Vorliegender Text:

Wer als Verbraucher einen Kilometerleasingvertrag abschließt, der wird in den vertraglichen Unterlagen darüber informiert, dass ihm ein Widerrufsrecht zustünde. Entsprechend dürfte auch der weit überwiegende Teil der Bevölkerung davon ausgehen, dass ein Kilometerleasing widerrufen werden kann. Generell stellt jedenfalls der Unterzeichner häufig fest, dass Restwertleasing, Kilometerleasing und Finanzierung eines Fahrzeugs hinsichtlich Voraussetzungen und Rechtsfolgen nicht selten durcheinandergeworfen werden.

Der Abschluss eines Kilometerleasingvertrages dürfte jedenfalls für Verbraucher in Abgrenzung zum Restwertleasing die häufiger gewählte Vertragsart sein.

Ein Widerrufsrecht besteht hingegen nicht. Ein Leasingvertrag ist dann widerrufbar, wenn er unter den Begriff der entgeltlichen Finanzierungshilfe im Sinne des § 506 Abs. 2 BGB fällt. Dieser kennt drei Tatbestände. Nach Z. 1 die Pflicht des Verbrauchers zum Erwerb des Gegenstands, nach Z. 2 einen Vertrag, bei welchen der Unternehmer vom Verbraucher den Erwerb des Gegenstands verlangen kann und nach Z. 3 Verträge, bei welchen der Verbraucher bei Beendigung des Vertrages für einen bestimmten Wert des Gegenstands einzustehen hat.

Dass der Kilometerleasingvertrag nicht unter die Z. 1 und 2 fällt leuchtet relativ schnell ein. Anders sieht es schon bei Z. 3 aus, was der unterschiedliche Meinungsstand in Rechtsprechung und Literatur vortrefflich zeigt. Die Frage ist nämlich, wann der Verbraucher für einen bestimmten Wert des Gegenstands einzustehen hat. Beim Restwertleasing ist dieses Tatbestandsmerkmal relativ naheliegend gegeben. Beim Kilometerleasing, so der BGH, hingegen nicht.

Zu lösende Aufgaben:
1. Wie viele Tatbestände kennt § 506 Abs. 2 BGB laut dem Text zum Kilometerleasing?
2. Schreiben Sie den Text zum Kilometerleasing nach seinem letzten Satz weiter.

[Gespeicherte Daten]

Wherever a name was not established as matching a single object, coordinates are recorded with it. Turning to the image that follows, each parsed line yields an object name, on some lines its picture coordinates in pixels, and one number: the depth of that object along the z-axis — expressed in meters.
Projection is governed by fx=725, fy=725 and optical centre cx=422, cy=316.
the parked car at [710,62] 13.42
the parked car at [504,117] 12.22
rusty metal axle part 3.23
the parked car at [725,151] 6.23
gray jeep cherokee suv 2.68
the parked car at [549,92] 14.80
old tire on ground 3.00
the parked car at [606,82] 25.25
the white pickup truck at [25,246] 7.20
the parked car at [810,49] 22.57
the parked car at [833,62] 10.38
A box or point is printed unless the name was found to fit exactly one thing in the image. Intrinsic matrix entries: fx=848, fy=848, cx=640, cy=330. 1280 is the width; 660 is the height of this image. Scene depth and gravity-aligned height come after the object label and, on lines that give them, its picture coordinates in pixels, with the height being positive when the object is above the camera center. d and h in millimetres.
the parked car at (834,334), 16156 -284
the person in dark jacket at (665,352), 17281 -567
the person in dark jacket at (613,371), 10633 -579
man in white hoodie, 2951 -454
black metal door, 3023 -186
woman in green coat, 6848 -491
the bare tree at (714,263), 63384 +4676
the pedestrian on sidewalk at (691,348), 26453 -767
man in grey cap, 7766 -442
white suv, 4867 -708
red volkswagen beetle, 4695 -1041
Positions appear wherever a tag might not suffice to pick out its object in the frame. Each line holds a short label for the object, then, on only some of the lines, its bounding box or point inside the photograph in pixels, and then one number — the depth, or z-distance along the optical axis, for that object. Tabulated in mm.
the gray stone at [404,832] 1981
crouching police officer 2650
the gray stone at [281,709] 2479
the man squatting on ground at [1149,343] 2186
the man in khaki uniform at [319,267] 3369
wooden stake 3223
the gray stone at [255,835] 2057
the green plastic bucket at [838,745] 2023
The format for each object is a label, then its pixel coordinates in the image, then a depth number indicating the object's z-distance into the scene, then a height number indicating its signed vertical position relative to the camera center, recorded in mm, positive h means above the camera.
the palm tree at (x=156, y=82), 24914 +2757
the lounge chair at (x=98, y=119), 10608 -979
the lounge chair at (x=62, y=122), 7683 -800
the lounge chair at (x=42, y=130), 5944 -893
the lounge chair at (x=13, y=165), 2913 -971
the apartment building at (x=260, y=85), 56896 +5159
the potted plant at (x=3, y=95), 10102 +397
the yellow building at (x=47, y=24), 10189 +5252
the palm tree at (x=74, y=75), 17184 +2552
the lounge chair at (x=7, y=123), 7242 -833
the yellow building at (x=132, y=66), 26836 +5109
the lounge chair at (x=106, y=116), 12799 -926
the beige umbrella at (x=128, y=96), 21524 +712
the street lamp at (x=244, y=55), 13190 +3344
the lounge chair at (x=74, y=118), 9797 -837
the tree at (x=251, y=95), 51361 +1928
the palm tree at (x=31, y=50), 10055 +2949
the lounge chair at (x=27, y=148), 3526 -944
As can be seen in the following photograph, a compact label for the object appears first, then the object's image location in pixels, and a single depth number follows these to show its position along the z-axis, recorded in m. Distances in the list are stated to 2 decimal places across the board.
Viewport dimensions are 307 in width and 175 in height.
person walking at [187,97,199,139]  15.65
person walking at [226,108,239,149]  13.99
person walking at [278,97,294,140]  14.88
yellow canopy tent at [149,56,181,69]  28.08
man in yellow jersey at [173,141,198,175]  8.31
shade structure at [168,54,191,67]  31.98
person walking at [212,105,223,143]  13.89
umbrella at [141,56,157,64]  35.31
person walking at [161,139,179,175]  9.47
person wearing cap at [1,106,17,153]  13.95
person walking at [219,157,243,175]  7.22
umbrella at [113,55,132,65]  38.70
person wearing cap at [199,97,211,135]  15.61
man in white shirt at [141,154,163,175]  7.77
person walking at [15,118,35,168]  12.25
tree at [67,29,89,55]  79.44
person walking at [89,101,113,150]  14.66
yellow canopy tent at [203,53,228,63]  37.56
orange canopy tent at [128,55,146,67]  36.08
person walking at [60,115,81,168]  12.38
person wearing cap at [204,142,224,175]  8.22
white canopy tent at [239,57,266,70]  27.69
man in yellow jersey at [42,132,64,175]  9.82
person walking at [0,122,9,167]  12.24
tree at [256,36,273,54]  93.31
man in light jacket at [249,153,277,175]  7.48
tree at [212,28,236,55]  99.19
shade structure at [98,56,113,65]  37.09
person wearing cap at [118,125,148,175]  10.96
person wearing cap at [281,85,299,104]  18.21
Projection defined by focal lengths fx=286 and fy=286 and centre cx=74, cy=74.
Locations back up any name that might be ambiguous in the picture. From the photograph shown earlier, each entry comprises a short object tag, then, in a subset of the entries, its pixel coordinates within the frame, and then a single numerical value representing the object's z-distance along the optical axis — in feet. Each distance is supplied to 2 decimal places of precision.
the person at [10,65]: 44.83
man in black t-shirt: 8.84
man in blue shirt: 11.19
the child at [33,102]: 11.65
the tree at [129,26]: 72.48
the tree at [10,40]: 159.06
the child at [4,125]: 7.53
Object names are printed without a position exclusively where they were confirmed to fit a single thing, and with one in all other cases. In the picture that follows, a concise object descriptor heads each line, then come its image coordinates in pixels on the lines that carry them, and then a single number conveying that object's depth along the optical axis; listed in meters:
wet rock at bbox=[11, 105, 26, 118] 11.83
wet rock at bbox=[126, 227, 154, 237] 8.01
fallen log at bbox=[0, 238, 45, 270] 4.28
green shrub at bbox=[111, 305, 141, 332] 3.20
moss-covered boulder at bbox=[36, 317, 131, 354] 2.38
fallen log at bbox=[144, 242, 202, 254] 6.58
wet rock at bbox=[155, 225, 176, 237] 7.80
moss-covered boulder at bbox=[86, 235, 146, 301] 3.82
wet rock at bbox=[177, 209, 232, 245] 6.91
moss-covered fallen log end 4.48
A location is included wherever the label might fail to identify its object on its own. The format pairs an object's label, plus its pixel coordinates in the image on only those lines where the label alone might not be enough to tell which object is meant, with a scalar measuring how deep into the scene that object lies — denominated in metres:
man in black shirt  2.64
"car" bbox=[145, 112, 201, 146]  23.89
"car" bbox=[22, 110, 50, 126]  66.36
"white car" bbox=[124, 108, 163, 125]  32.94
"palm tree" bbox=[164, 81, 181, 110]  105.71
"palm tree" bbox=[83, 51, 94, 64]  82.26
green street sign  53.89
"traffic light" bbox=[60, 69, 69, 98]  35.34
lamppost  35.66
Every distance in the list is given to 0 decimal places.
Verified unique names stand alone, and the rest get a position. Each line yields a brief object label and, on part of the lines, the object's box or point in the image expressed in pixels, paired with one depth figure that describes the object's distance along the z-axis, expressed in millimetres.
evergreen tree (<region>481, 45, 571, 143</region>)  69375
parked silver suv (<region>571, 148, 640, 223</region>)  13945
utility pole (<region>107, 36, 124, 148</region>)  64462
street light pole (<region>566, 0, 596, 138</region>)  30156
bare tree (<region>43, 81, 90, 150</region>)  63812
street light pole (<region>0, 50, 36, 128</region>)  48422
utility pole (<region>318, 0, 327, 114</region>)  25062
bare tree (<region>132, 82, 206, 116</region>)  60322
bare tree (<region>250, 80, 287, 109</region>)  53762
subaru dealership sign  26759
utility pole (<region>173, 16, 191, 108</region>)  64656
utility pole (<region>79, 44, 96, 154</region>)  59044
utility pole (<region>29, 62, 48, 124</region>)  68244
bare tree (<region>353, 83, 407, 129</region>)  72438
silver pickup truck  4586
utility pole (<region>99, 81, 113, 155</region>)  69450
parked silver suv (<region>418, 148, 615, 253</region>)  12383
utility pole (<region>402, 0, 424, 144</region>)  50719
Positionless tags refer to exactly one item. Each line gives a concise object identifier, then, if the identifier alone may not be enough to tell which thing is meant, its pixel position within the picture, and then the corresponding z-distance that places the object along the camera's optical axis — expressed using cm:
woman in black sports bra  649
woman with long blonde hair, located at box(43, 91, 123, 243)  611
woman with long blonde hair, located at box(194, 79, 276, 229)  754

Lösungen:
1. Drei Tatbestände.

2.
Der Wortlaut der Norm liefert dieses Ergebnis hingegen jedenfalls keinesfalls eindeutig, was die seitenlangen Ausführungen des BGH dokumentieren. Der BGH setzt sich im Rahmen seiner Auslegung intensiv vor allem mit der Gesetzgebungsgeschichte und der Historie früherer gesetzlicher Regelungen auseinander und kommt zum Ergebnis, dass der Gesetzgeber für die Annahme eines am Ende des Vertrages bestimmten Wertes vorausgesetzt haben wollte, dass eine feste Zahl vereinbart ist. Unterstellt man dies als zutreffend, so erfüllt der Kilometerleasingvertrag diese Voraussetzung eindeutig nicht, denn ein solcher Wert ist im Kilometerleasingvertrag an keiner Stelle vereinbart. Man hätte annehmen können, dass der intern vom Leasinggeber kalkulierte Wert, der letztlich beispielsweise durch einen Minderwertausgleich am Ende der Leasingzeit gesichert werden soll, ausreichend ist. Der BGH kommt allerdings zu einem anderen Ergebnis.

Nachdem sich der BGH intensiv mit der Auslegung von § 506 Abs. 2 Nr. 3 BGB auseinandergesetzt hat lag auf der Hand, dass der BGH auch eine analoge Anwendung der Norm ausschließen wird.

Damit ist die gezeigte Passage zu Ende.